### Task to complete
Print the data below exactly as it appears.

[Dataset entries]
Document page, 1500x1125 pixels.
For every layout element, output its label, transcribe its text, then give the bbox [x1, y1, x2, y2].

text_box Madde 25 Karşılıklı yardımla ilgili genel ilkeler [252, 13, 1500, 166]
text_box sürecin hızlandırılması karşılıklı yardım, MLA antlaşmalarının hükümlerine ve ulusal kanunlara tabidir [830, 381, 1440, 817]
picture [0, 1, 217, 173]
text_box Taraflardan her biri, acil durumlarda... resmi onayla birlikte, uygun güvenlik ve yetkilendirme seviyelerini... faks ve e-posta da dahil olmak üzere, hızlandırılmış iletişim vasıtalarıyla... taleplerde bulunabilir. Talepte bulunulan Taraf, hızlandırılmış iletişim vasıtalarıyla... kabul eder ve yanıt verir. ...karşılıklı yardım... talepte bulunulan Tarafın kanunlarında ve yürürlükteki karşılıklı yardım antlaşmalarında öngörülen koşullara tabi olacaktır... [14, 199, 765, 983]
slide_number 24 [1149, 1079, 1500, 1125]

### Output for this exercise
Document page, 1500x1125 pixels.
For every layout element, output its label, transcribe its text, then give the bbox [x1, y1, x2, y2].

text_box Madde 25 Karşılıklı yardımla ilgili genel ilkeler [252, 13, 1500, 166]
text_box sürecin hızlandırılması karşılıklı yardım, MLA antlaşmalarının hükümlerine ve ulusal kanunlara tabidir [830, 381, 1440, 817]
picture [0, 1, 217, 173]
text_box Taraflardan her biri, acil durumlarda... resmi onayla birlikte, uygun güvenlik ve yetkilendirme seviyelerini... faks ve e-posta da dahil olmak üzere, hızlandırılmış iletişim vasıtalarıyla... taleplerde bulunabilir. Talepte bulunulan Taraf, hızlandırılmış iletişim vasıtalarıyla... kabul eder ve yanıt verir. ...karşılıklı yardım... talepte bulunulan Tarafın kanunlarında ve yürürlükteki karşılıklı yardım antlaşmalarında öngörülen koşullara tabi olacaktır... [14, 199, 765, 983]
slide_number 24 [1149, 1079, 1500, 1125]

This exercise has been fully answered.